──────── QUOTED PASSAGE

Data presented in Figure 2 show that the median OS of GBM patients with a low IC50 of LL-37 (cutoff < 7 μM) was 18.0 months, compared to 9 months for those with a high IC50 of LL-37 (cutoff > 7 μM, HR=0.2881, χ2=6.160, p=0.0131), Fig. 2A. For GBM patients with a low IC50 of the LL-37 and DOX combination (cutoff < 500 μM), the median OS was 12.0 months, whereas it was 8 months for those with a high IC50 (cutoff > 500 μM, HR=0.5958, χ2=0.5819, p=0.4456), Fig. 2B. The median OS for patients with a low IC50 of the LL-37 and CARB combination (cutoff < 1400 μM) was 19.0 months, while for those with a high IC50 (cutoff > 1400 μM), it was 8 months (HR=0.7115, χ2=0.2156, p=0.6424), Fig. 2C. In patients with a low IC50 of the LL-37 and CIS combination (cutoff < 800 μM), the median OS was only 5.0 months, whereas it was 19 months for those with a high IC50 (cutoff > 800 μM, HR=4.708, χ2=6.624, p=0.0101), Fig. 2D. For the LL-37 and ETO combination, patients with a low IC50 (cutoff < 19 μM) had a median OS of 8 months, while those with a high IC50 (cutoff > 19 μM) had a median OS of 12 months (HR=1.678, χ2=0.5819, p=0.4456), Fig. 2E. Lastly, the median OS for patients with a low IC50 of the LL-37 and TMZ combination (cutoff < 1550 μM) was 10 months, compared to 12 months for those with a high IC50 (cutoff > 1550 μM, HR=1.443, χ2=0.2524, p=0.6154), Fig. 2F.

────────────────
──────── RECORDS SHOWN

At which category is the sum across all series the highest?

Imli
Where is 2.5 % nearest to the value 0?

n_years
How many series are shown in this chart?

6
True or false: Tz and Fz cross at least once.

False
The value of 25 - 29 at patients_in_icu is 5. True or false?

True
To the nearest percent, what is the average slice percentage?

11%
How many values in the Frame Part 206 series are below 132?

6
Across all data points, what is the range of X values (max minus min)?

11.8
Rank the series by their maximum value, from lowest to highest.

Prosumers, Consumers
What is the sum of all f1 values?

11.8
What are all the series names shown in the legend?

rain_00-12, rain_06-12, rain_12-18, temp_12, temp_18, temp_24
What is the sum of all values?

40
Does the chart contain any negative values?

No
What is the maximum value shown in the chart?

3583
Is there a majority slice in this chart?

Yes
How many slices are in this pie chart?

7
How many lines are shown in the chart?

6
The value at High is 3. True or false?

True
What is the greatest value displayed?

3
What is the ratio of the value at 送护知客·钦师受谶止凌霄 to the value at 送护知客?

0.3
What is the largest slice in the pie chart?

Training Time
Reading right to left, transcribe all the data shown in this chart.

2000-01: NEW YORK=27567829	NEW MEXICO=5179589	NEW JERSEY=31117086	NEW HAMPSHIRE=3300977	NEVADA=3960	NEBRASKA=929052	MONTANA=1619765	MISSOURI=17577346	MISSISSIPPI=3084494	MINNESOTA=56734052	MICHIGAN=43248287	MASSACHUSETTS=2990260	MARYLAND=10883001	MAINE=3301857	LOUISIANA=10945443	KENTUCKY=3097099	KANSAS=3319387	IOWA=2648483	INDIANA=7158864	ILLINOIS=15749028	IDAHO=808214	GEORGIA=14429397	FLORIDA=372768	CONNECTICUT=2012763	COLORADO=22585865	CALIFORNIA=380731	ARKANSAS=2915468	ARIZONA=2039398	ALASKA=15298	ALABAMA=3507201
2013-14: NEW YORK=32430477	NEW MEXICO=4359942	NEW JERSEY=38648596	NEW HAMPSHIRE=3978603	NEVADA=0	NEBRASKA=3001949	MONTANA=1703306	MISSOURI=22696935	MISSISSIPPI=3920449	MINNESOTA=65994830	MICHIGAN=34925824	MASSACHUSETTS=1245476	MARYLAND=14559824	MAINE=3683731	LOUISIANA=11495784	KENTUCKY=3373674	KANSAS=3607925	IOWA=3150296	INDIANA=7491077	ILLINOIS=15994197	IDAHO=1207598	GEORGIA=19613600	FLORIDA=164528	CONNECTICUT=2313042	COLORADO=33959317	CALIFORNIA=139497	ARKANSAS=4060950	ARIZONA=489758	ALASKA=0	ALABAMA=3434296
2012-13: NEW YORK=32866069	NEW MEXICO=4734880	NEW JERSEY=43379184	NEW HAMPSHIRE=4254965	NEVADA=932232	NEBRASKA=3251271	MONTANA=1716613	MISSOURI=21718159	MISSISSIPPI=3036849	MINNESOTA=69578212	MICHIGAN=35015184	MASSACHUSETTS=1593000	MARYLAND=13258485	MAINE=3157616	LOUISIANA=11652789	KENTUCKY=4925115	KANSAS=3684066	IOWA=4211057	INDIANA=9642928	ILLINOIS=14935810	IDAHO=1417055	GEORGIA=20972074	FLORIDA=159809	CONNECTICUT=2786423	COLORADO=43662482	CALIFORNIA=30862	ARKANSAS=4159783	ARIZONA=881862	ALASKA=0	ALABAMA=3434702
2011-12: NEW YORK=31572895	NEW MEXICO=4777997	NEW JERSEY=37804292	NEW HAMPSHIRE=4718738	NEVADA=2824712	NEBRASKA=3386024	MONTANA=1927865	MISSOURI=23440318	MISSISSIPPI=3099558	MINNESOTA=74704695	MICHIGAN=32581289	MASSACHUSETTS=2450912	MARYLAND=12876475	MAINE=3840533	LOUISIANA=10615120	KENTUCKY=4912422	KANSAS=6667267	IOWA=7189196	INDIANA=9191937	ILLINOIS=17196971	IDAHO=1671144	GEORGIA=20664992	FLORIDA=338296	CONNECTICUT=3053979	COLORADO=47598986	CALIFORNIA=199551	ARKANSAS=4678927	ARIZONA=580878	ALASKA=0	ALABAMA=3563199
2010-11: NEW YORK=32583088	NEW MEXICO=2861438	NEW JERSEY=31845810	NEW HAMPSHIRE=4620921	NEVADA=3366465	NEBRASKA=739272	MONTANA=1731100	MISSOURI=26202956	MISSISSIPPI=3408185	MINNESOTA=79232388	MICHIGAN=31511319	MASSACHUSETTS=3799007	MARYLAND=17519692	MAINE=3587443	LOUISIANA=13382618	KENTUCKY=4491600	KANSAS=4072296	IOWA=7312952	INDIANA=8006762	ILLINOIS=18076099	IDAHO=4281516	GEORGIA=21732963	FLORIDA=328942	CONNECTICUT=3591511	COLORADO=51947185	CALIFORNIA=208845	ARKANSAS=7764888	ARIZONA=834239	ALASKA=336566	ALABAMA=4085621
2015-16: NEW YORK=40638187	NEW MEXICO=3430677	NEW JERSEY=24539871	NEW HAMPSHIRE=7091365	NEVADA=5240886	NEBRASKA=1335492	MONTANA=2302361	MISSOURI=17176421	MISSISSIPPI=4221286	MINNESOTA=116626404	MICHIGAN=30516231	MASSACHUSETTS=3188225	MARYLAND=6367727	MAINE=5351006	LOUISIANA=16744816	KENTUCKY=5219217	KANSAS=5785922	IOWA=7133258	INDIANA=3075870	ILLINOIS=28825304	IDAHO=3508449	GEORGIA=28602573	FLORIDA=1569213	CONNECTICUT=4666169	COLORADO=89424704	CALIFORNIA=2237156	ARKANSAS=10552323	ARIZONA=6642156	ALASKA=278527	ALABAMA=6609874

────────────────

WHAT TO WORK ON — In the passage on GBM patient survival, what was the median OS for patients with a low IC50 of the LL-37 and CIS combination?

OUTPUT OF THE TASK — 5.0 months